Ranking-Dominance and Many-Objective Optimization

An alternative relation to Pareto-dominance is studied. The relation is based on ranking a set of solutions according to each separate objective and an aggregation function to calculate a scalar fitness value for each solution. The relation is called as ranking-dominance and it tries to tackle the curse of dimensionality commonly observed in multi-objective optimization. Ranking-dominance can be used to sort a set of solutions even for a large number of objectives when the Pareto-dominance relation cannot distinguish solutions from one another anymore. This permits the search to advance even with a large number of objectives. Experimental results indicate that in some cases the selection based on ranking-dominance is able to advance the search towards the Pareto-front better than the selection based on Pareto-dominance. However, in some cases it is also possible that the search does not proceed into direction of the Pareto-front because the ranking-dominance relation permits deterioration of individual objectives. The results also show that when the number of objectives increases, the selection based on just Pareto-dominance without diversity maintenance is able to advance the search better than with diversity maintenance. Therefore, diversity maintenance connives at difficulties solving problems with a high number of objectives.
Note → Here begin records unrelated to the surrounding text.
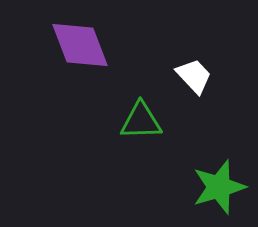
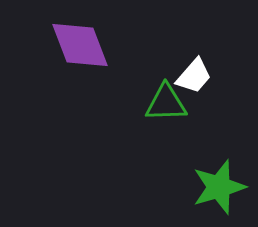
white trapezoid: rotated 84 degrees clockwise
green triangle: moved 25 px right, 18 px up
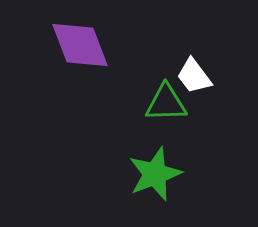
white trapezoid: rotated 102 degrees clockwise
green star: moved 64 px left, 13 px up; rotated 4 degrees counterclockwise
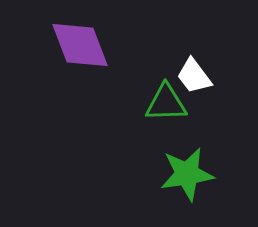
green star: moved 32 px right; rotated 12 degrees clockwise
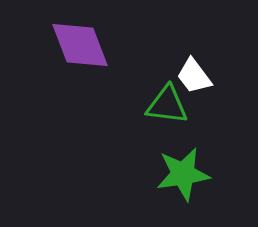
green triangle: moved 1 px right, 2 px down; rotated 9 degrees clockwise
green star: moved 4 px left
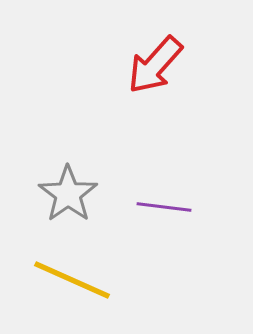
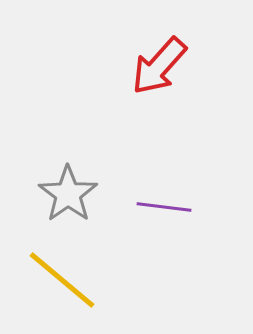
red arrow: moved 4 px right, 1 px down
yellow line: moved 10 px left; rotated 16 degrees clockwise
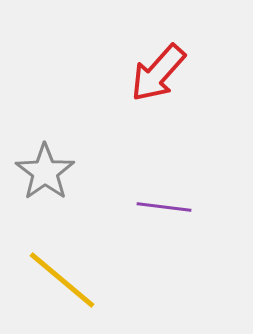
red arrow: moved 1 px left, 7 px down
gray star: moved 23 px left, 22 px up
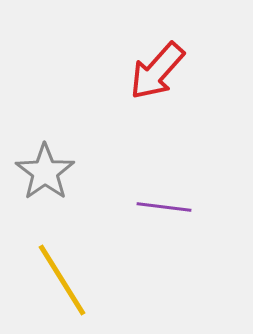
red arrow: moved 1 px left, 2 px up
yellow line: rotated 18 degrees clockwise
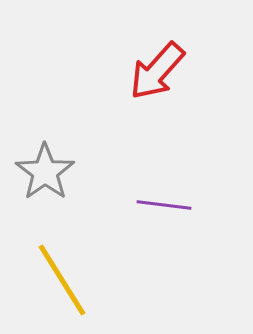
purple line: moved 2 px up
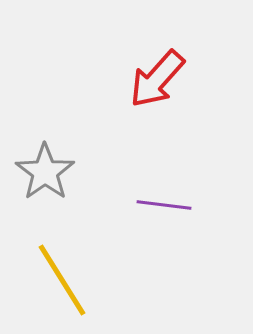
red arrow: moved 8 px down
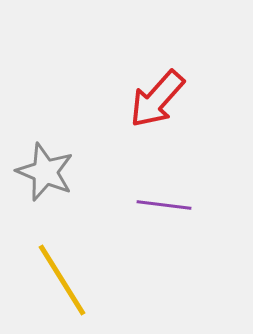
red arrow: moved 20 px down
gray star: rotated 14 degrees counterclockwise
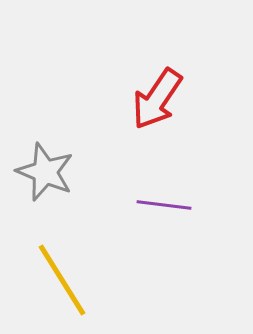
red arrow: rotated 8 degrees counterclockwise
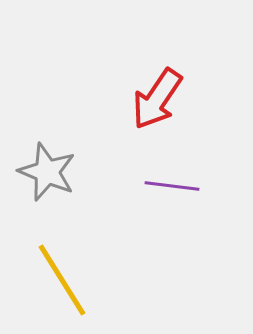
gray star: moved 2 px right
purple line: moved 8 px right, 19 px up
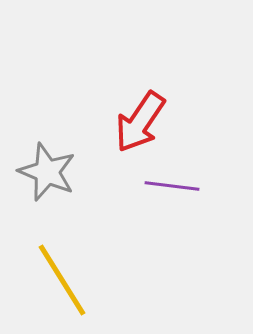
red arrow: moved 17 px left, 23 px down
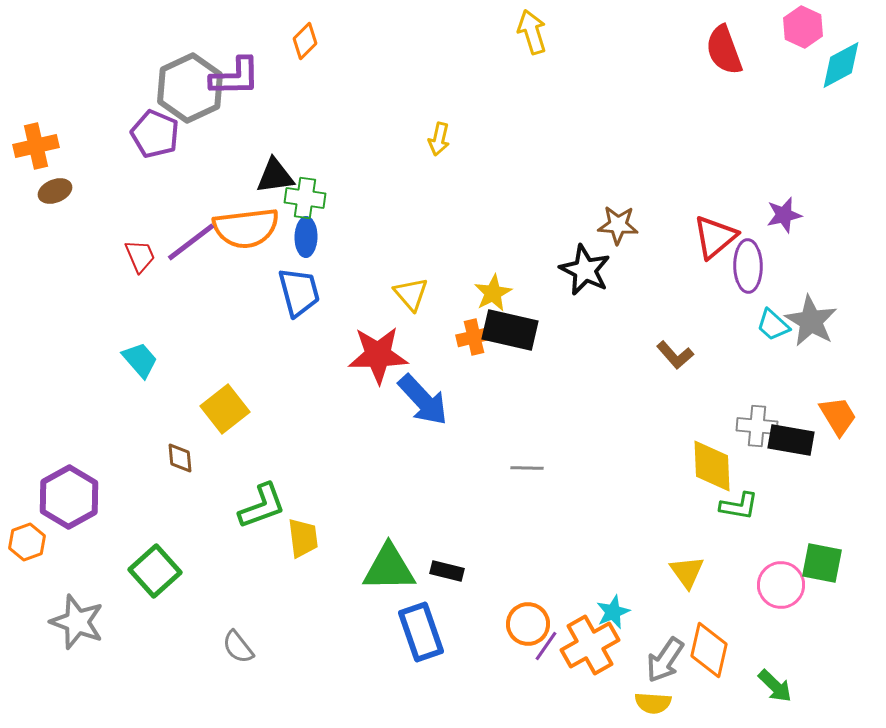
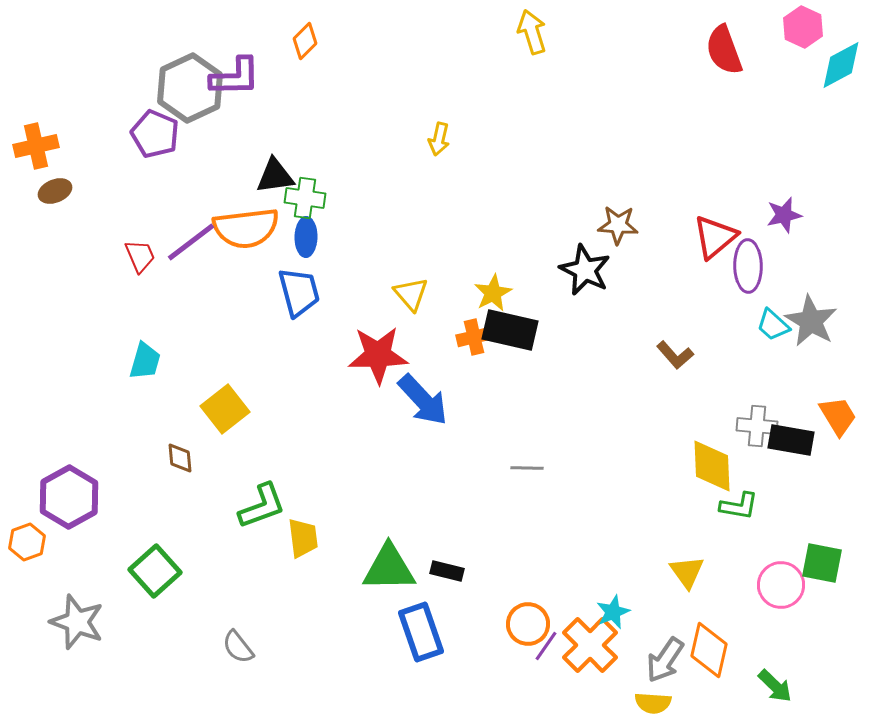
cyan trapezoid at (140, 360): moved 5 px right, 1 px down; rotated 57 degrees clockwise
orange cross at (590, 645): rotated 16 degrees counterclockwise
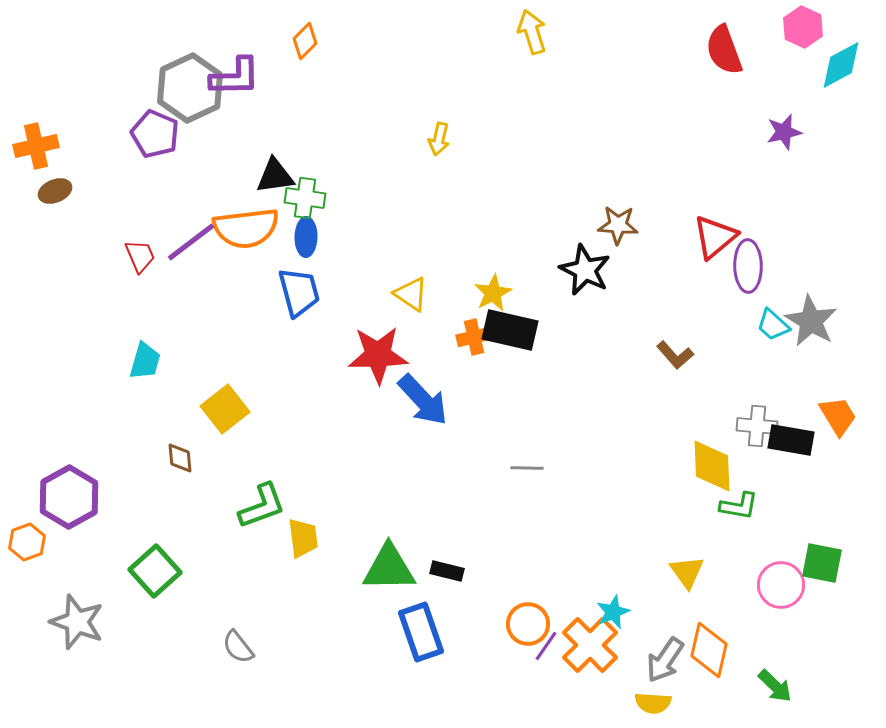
purple star at (784, 215): moved 83 px up
yellow triangle at (411, 294): rotated 15 degrees counterclockwise
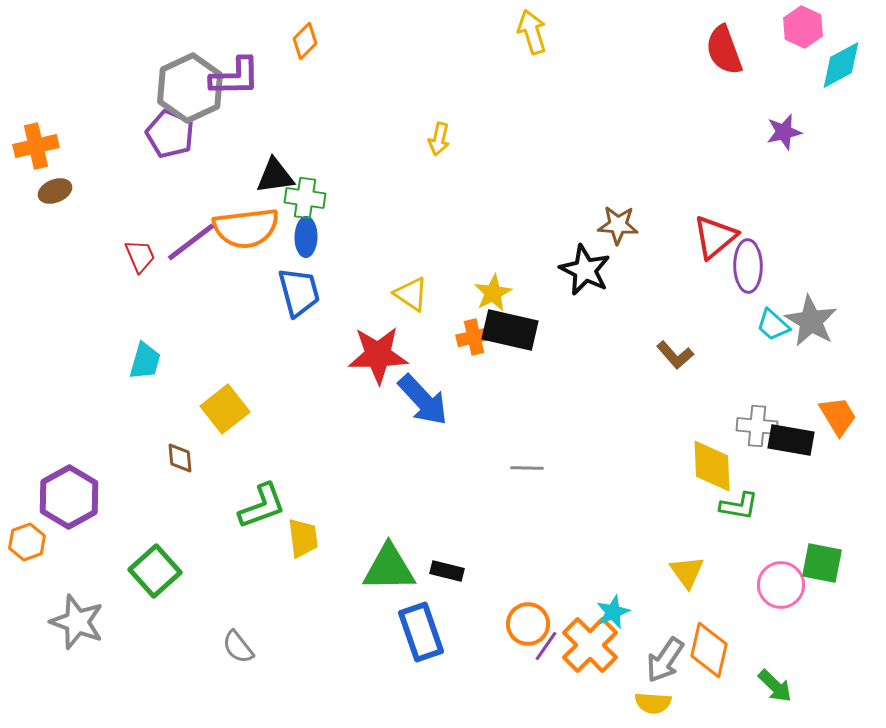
purple pentagon at (155, 134): moved 15 px right
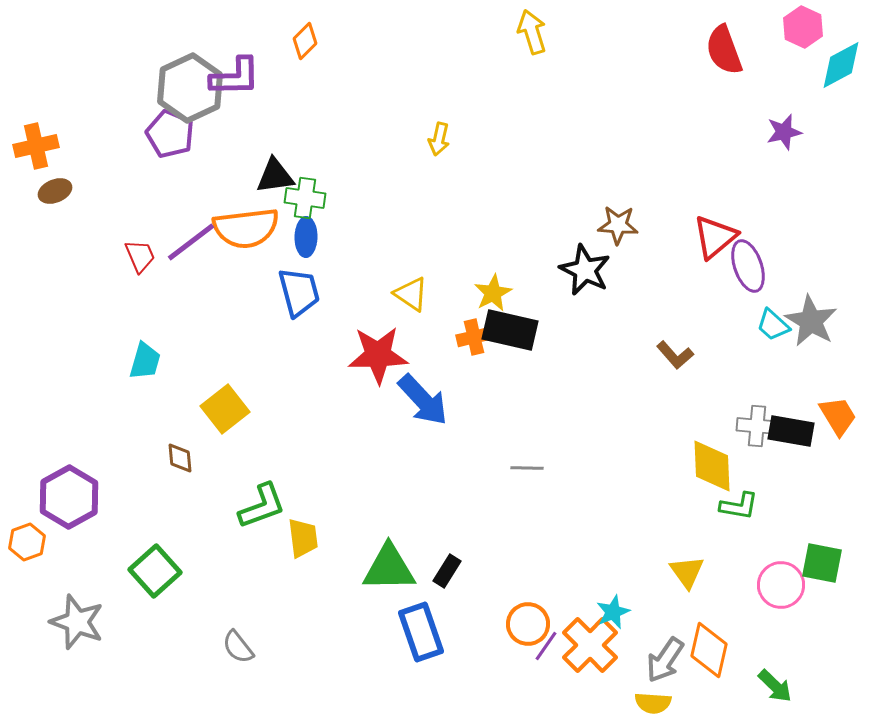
purple ellipse at (748, 266): rotated 18 degrees counterclockwise
black rectangle at (791, 440): moved 9 px up
black rectangle at (447, 571): rotated 72 degrees counterclockwise
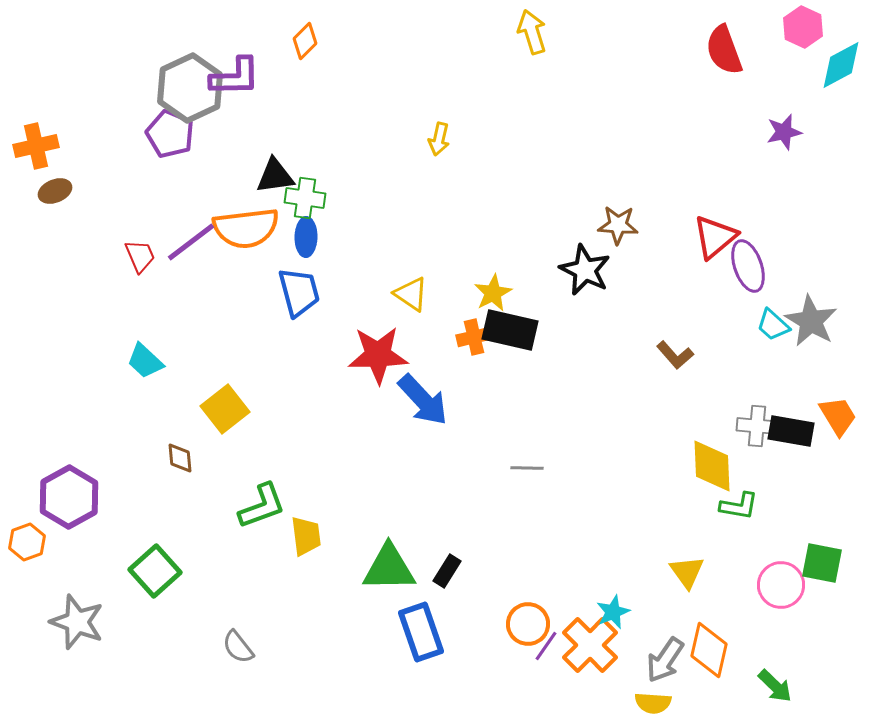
cyan trapezoid at (145, 361): rotated 117 degrees clockwise
yellow trapezoid at (303, 538): moved 3 px right, 2 px up
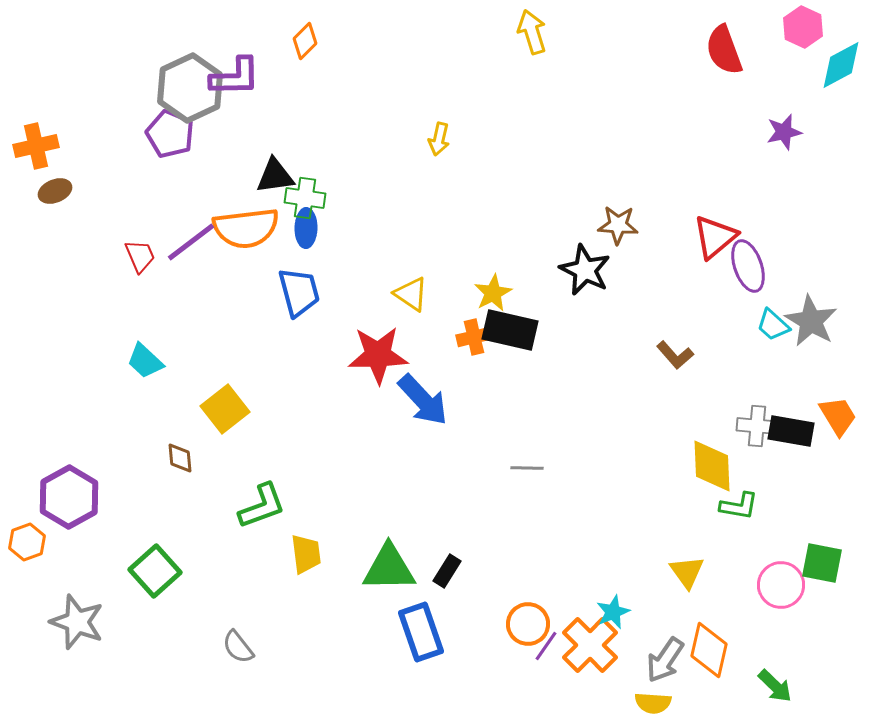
blue ellipse at (306, 237): moved 9 px up
yellow trapezoid at (306, 536): moved 18 px down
An Extension of Generalized Differential Evolution for Multi-objective Optimization with Constraints

In this paper an extension of Generalized Differential Evolution for constrained multi-objective (Pareto-)optimization is proposed. The proposed extension adds a mechanism for maintaining extent and distribution of the obtained non-dominated solutions approximating a Pareto front. The proposed extension is tested with a set of five benchmark multi-objective test problems and results are numerically compared to known global Pareto fronts and to results obtained with the elitist Non-Dominated Sorting Genetic Algorithm and Generalized Differential Evolution. Results show that the extension improves extent and distribution of solutions of Generalized Differential Evolution.

Performance assessment of Generalized Differential Evolution 3 (GDE3) with a given set of problems

This paper presents results for the CEC 2007 Special Session on Performance Assessment of Multi-Objective Optimization Algorithms where Generalized Differential Evolution 3 (GDE3) has been used to solve a given set of test problems. The set consist of 19 problems having two, three, or five objectives. Problems have different properties in the sense of separability, modality, and geometry of the Pareto-front. According to the results, a near optimal set of solutions was found in the majority of the problems. Rotated problems given caused more difficulty than the other problems. Performance metrics indicate that obtained approximation sets were even better than provided reference sets for many problems.

Multi-Constrained Nonlinear Optimization by the Differential Evolution Algorithm

In this article an extension for the Differential Evolution algorithm is proposed for handling nonlinear constraint functions. From the user point of view, the proposed method allows solving multi-constrained global optimization problems virtually as easily as unconstrained problems. User is not assumed to provide a feasible solution as a starting point for searching, as required by many other methods. Furthermore, the user is not required to set any penalty parameters, any weights for individual constraints, or any other additional search parameters, as in cases for most penalty function methods. In comparison with the original Differential Evolution algorithm, only the selection operation was modified with a new selection criteria for handling the constraint functions. The proposed method is demonstrated by solving a suite of seven well-known and difficult test problems.